Ada 4 Caleg DPRP Yang TMS, 1 Caleg Eks Koruptor dari PKB Tetap Lolos

Ada 4 caleg DPRP yang TMS, 1 caleg eks koruptor dari PKB tetap lolos, Tarwinto, Komisioner KPU Papua ketika memberikan keterangan pers. (Foto : dok. TIFAOnline)Ada 4 caleg DPRP yang TMS, 1 caleg eks koruptor dari PKB tetap lolos, Tarwinto, Komisioner KPU Papua ketika memberikan keterangan pers. (Foto : dok.
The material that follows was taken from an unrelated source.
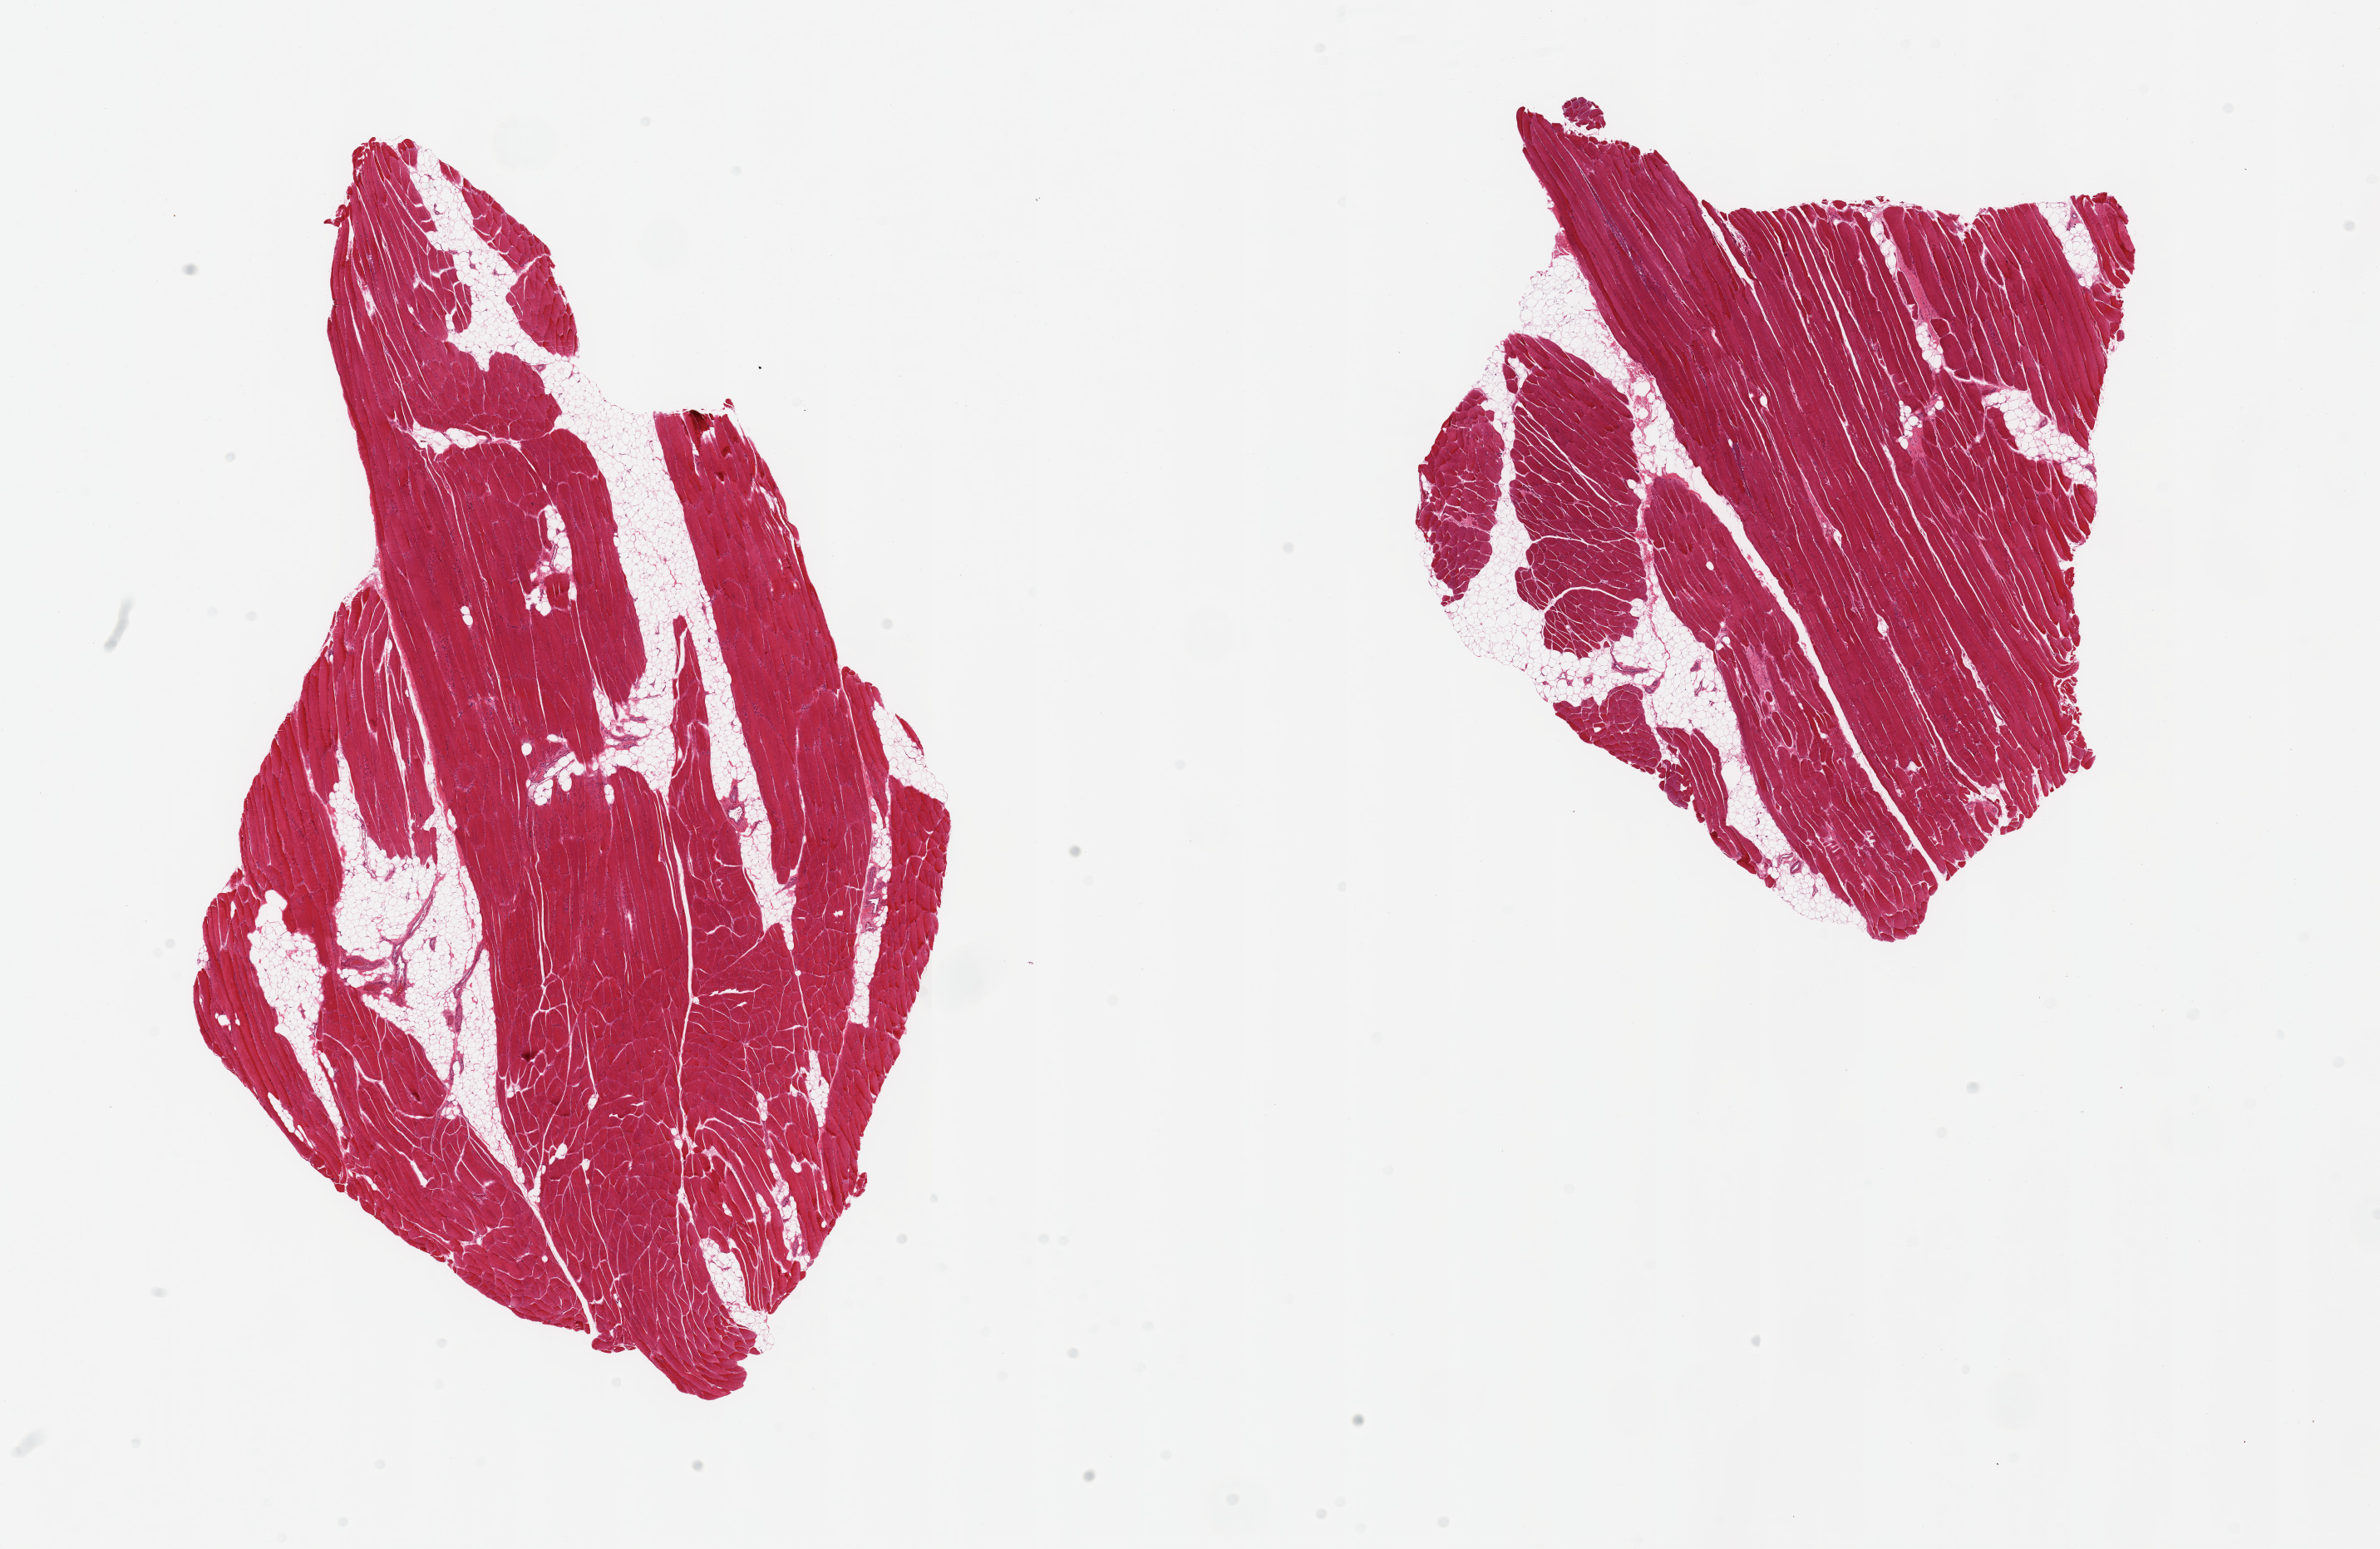
Digitized H&E-stained section — a low-resolution overview of the entire scanned area, about 22.6 x 14.7 mm (slide scanned at 20x). PAXgene-fixed, paraffin-embedded tissue. Section of skeletal muscle (target tissue). Donor tissue sample.
• reviewer comment on this tissue sample: 2 pieces; 10 & 20% internal fat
TIFAOnline)

TIFAOnline, JAYAPURA— Dari 792 Daftar Calon Sementara (DCS) yang di umumkan oleh Komisi Pemilihan Umum (KPU) Provinsi Papua sebelumnya, akhirnya sebanyak 788 calon anggota Dewan Perwakilan Rakyat Papua (DPRP) telah ditetapkan sebagai Daftar Calon Tetap (DCT) untuk Pemilihan Legislatif 2019 mendatang.

Sedangkan ada 4 calon anggota legislative DPRP yang dinyatakan Tidak Memenuhi Syarat (TMS) dalam pleno penetapan DCT baik karena kurangnya berkas administrasi maupun ada yang mengundurkan diri di kantor KPU Papua, Kamis (20/9/2018) kemarin.

Keempat calon anggota legislative (caleg) yang dinyatakan TMS diantaranya, sesuai DCS, Jhon Will caleg nomor urut 1 dari PKS Daerah Pemilihan (Dapil) V meliputi Kabupaten Pegunungan Bintang, Yahukimo dan Yalimo dinyatakan TMS, karena yang bersangkutan masih terdaftar sebagai anggota DPRP dari jalur pengangkatan lewat adat.

Berikutnya ada Jimi Mabel caleg nomor urut 1 dari Partai Garuda di Dapil IV yang meliputi Kabupaten Puncak, Puncak Jaya dan Tolikara menyatakan mengundurkan diri setelah penetapan DCS sebelumnya, sehingga dinyatakan TMS juga oleh KPU Papua.

Dari Partai Berkarya ada dua caleg dari Dapil IV yang dinyatakan TMS, yakni Aman Yikwa dimana dalam DCS sebagai caleg nomor urut 1 dari Partai Berkarya, karena tidak memasukkan Surat Permohonan Pengunduran Diri dari keanggotaan Majelis Rakyat Papua (MRP) sehingga dinyatakan TMS.

Kemudian ada nama Esau Wetipo caleg nomor urut 4 Partai Berkarya, juga dinyatakan TMS oleh KPU Papua, karena hingga batas akhir yang bersangkutan tidak memasukkan berkas Surat Pengunduran Diri sebagai anggota DPRD Kabupaten.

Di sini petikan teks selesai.